Historical data shows that ManTech's stock market value took a nosedive the week of the AntiSec hack, and to date the company's shares have yet to return to pre-June 2011 figures. Twelve months later, ManTech's stocks had declined by 46 percent.
ManTech's stock price falls on the same day of AntiSec's hack. Source: Google.
Publicly, Monsegur has said little about the ManTech hack aside from a handful of preserved messages, including a tweet in early 2012:
Monsegur, approached last month by Motherboard, implied he was not yet ready to discuss any involvement with Anonymous on the record.

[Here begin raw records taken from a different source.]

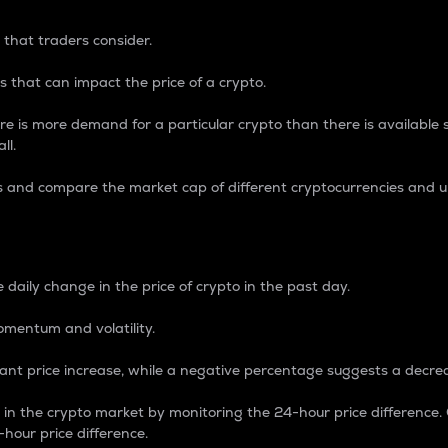
 that traders consider.
 that can impact the price of a crypto.
re is more demand for a particular crypto than there is available su
ll.
s and compare the market cap of different cryptocurrencies and 
nce Percentage
 daily change in the price of crypto in the past day.
omentum and volatility.
icant price increase, while a negative percentage suggests a decre
on in the crypto market by monitoring the 24-hour price difference
-hour price difference.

Six months after the ManTech attack, however, Monsegur would again act on a similar tip, and pass information to a man later identified as Jeremy Hammond to attack Strategic Forecasting, also known as Stratfor.

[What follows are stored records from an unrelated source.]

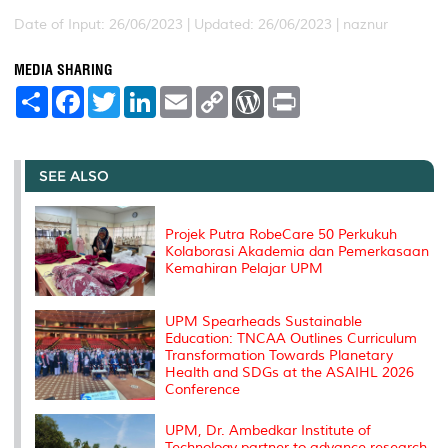
Date of Input: 26/06/2023 |
Updated: 26/06/2023 | naznur
MEDIA SHARING
S
F
T
L
E
C
W
P
h
a
w
i
m
o
o
r
a
c
i
n
a
p
r
i
r
e
t
k
i
y
d
n
e
b
t
e
l
L
P
t
o
e
d
i
r
SEE ALSO
o
r
I
n
e
k
n
k
s
s
Projek Putra RobeCare 50 Perkukuh
Kolaborasi Akademia dan Pemerkasaan
Kemahiran Pelajar UPM
UPM Spearheads Sustainable
Education: TNCAA Outlines Curriculum
Transformation Towards Planetary
Health and SDGs at the ASAIHL 2026
Conference
UPM, Dr. Ambedkar Institute of
Technology partner to advance research,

Hammond, 29, is currently serving a ten-year prison sentence due largely to information provided by Monsegur during his tenure as a cooperating witness.
Despite the lack of arrests pertaining to the ManTech hack, chat logs show that Monsegur exhaustively asked LulzSupport and others to break into protected computers to share sensitive information:
At one point, Monsegur said he had a secure server that LulzSupport could upload the documents to:
15:41 <@Sabu> I'll give you personal access only
15:41 <@Sabu> sftp access
15:41 <@Sabu> can you start throwing mantech docs in there?
And as the rest of his crew plotted, Monsegur stayed close to the operation:
00:23 <@Sabu> do you have access to the filesystem with all the docs ATM?
00:23 <@Sabu> can we have two process where we spear phish
00:23 <@Sabu> while we download them docs?
17:05 <@Sabu> can you setup a secure rdp that lulzsupport can use as a reverse shell hub
17:05 <@Sabu> where he can send his targets to
Monsegur went as far as to suggest activity that could easily be equated as encouraging international espionage:
"[I]f we can get $10 mil we can split that shit 1 mil each," he said. "sadly it wont happen we're too underground."
In 2012, the Pentagon was on the receiving end of a reported 10 million attempted cyber attacks each day. Along with the government, private firms like ManTech were also ripe targets, and whether it's hacktivists or state-sponsored hackers, that trend will continue.
"you have organizations like palantir, mantech, booz, et al," Monsegur told another hacker in sealed chat logs. "they're dipping into millions-billions of dollars of u.s. money for cyber security IT, IT/INFOsec."